Problem to work on: Which lines of the records hold the string "Oranje"? Report only how many of them there are.
*****
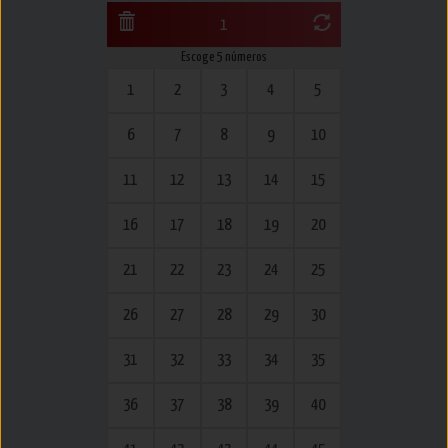
1
Escoge 5 números
1
2
3
4
5
6
7
8
9
10
11
12
13
14
15
16
17
18
19
20
21
22
23
24
25
26
27
28
29
30
31
32
33
34
35
36
37
38
39
40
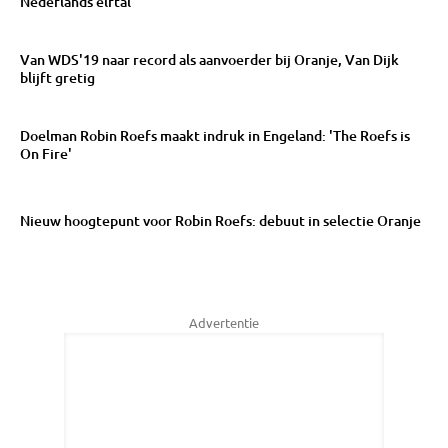
Nederlands elftal'
Van WDS'19 naar record als aanvoerder bij Oranje, Van Dijk
blijft gretig
Doelman Robin Roefs maakt indruk in Engeland: 'The Roefs is
On Fire'
Nieuw hoogtepunt voor Robin Roefs: debuut in selectie Oranje
Advertentie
*****
Answer for the task: 2